Your surgeon then removes a healthy blood vessel from inside your chest wall or leg that is taken out as a replacement for the blocked or damaged coronary artery. One end of the graft is attached above the blockage and the other end below. Finally, you're removed off the heart-lung machine and the function of the bypass is checked. Once the bypass gets working, you’re being stitched up, bandaged, and taken to the intensive care unit (ICU) for monitoring.
Any Heart Bypass Surgery carries risk, given the fact that the body functions on an artificial machine while the surgery takes place.
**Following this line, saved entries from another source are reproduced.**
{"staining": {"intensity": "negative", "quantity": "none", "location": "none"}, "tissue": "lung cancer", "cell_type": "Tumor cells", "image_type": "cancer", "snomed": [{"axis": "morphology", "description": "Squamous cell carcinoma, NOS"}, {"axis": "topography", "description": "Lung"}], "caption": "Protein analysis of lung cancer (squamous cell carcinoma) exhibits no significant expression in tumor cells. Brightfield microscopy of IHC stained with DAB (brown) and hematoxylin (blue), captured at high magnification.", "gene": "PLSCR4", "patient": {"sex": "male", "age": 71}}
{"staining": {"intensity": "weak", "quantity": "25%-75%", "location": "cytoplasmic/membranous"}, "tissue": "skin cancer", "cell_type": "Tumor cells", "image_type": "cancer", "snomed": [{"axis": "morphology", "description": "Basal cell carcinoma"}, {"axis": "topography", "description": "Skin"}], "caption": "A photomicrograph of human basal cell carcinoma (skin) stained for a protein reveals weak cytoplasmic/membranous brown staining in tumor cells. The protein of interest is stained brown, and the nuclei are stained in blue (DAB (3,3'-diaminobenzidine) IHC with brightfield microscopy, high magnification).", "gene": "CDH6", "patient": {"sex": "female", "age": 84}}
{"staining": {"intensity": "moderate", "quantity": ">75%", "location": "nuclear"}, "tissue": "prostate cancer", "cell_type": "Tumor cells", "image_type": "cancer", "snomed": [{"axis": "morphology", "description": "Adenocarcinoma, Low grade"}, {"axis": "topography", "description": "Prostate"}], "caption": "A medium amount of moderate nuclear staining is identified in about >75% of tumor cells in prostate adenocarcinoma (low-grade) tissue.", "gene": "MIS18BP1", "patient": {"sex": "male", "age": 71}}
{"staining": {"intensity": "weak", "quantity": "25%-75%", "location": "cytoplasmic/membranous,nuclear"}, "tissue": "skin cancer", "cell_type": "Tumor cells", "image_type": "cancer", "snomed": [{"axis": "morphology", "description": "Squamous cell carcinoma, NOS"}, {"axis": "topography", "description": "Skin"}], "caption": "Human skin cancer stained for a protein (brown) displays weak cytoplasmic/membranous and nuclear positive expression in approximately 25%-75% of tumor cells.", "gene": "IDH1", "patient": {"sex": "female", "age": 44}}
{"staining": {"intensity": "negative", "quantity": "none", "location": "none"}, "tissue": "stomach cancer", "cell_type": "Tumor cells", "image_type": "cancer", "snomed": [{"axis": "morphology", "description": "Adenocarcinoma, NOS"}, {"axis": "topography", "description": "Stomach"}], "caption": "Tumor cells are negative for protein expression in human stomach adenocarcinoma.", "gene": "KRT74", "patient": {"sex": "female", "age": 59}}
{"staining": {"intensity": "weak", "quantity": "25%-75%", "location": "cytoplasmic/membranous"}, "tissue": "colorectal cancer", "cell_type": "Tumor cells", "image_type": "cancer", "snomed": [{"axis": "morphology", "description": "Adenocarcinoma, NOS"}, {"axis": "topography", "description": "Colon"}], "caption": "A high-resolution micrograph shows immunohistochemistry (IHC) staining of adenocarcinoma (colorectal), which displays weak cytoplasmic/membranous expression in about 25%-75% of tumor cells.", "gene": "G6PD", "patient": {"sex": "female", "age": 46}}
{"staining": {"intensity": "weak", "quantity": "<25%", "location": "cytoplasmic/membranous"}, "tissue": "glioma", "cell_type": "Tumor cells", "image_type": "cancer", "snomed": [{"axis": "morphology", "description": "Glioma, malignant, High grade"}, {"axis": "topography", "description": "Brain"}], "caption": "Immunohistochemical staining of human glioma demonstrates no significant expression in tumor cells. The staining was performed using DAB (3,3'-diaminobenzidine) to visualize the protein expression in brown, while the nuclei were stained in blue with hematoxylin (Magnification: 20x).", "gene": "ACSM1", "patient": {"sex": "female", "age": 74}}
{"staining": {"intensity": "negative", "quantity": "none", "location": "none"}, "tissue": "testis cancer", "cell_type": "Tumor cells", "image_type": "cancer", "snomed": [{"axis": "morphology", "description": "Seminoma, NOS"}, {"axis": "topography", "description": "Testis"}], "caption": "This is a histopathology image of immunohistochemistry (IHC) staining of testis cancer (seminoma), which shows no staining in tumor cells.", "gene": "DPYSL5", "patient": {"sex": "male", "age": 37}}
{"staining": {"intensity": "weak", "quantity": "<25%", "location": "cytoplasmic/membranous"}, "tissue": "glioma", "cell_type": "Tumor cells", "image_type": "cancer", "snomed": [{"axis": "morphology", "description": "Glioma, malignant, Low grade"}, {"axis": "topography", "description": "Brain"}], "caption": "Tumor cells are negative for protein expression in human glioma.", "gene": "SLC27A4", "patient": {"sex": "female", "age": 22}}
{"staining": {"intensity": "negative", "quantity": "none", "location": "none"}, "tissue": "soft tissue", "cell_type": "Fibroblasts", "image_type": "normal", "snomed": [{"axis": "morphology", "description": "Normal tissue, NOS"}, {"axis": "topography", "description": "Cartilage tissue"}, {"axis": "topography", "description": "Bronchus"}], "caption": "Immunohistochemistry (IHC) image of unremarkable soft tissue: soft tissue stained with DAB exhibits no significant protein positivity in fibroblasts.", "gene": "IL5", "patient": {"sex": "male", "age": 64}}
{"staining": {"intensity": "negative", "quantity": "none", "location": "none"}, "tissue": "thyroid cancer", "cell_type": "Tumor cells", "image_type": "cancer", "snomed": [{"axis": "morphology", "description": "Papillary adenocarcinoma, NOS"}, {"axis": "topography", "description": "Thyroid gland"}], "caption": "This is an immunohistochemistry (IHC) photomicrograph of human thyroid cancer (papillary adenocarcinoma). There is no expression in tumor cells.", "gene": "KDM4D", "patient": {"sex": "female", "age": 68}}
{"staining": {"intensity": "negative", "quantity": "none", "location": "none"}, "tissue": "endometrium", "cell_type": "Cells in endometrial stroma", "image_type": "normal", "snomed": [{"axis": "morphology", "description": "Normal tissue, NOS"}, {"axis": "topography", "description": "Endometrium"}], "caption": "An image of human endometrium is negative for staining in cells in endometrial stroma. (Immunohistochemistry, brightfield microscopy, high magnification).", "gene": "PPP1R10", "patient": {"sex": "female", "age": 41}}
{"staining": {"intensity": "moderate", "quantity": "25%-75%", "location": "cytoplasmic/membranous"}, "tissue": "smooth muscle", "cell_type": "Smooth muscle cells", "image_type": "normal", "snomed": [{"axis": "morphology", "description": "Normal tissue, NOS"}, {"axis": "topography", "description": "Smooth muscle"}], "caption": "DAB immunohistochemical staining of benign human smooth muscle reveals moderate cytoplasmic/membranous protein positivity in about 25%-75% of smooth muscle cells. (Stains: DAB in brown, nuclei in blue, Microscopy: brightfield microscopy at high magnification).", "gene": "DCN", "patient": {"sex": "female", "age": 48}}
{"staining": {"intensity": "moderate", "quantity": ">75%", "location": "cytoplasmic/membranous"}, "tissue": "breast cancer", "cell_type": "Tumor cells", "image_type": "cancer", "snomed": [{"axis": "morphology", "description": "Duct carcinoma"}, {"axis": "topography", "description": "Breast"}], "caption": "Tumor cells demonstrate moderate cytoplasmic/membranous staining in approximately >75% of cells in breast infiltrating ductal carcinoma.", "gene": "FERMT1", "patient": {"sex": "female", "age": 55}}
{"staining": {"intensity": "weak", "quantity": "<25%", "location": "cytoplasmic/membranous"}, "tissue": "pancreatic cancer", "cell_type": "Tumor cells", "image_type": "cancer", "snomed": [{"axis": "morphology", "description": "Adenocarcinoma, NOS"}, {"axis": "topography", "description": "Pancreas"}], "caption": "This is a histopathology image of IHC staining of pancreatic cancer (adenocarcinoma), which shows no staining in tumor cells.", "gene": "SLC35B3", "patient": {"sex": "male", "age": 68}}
However, in the last few decades, with the innumerable technological advancements in the medical sector, certain improvements have been made which ensure a remarkable success rate of the Heart Bypass Surgery.
The risks that can be attached to Heart Bypass Surgery:
• blood clots
• chest pain
• kidney infection
• low-grade fever
After Heart Bypass Surgery, you may feel some pain and can have side effects like confusion or trouble keeping a track of time.
You'll be monitored in ICU for the first two days post your surgery. After which you may be shifted to the general ward for over a week.
You would be given instructions like:
• caring for the incision wound(s)
• getting plenty of rest
• refraining from physical activity
The least recovery time for a Heart Bypass Surgery is about 6-12 weeks.